Restoring Dell's Recovery MBR in order to restore Windows XP and older

After we decided to reinstall Windows XP on my mother's computer, I had told her the best way was to use the Dell recovery partition which only takes 10 minutes and restores Windows back to how it was when it was shipped, but all of the other apps that came with it. We had left the Dell recovery partitions intact, but we had dual-booted her with Ubuntu a few years ago which was on another drive.

So, after quite a few attempts to push Ctrl-F11 to enter Dell's recovery mode that didn't work, I did a bit of digging and realized that we had replaced Dell's custom MBR when we installed Ubuntu. This custom MBR captures the Ctrl-F11, switches some partition flags around, and boots into a small utility partition on the front of the drive that presents a menu to restore the recovery partition onto the drive.

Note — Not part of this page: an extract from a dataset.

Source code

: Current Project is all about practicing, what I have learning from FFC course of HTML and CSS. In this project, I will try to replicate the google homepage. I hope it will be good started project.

So, after some reading about changing the partition flags myself, and trying to run the recovery executable myself, I ran across the web site listed below which described how Dell's recovery process worked and included a utility that he wrote himself to fix/restore the Dell MBR. Downloaded the utility, burned a provided ISO to boot into a DOS like mode, ran the utiltity in analysis mode which confirmed the MBR was gone but other partitions were intact, reran the utility with the fix switch, rebooted, pressed Ctrl-F11, and it worked. A couple minutes later, my mother was restoring her drive.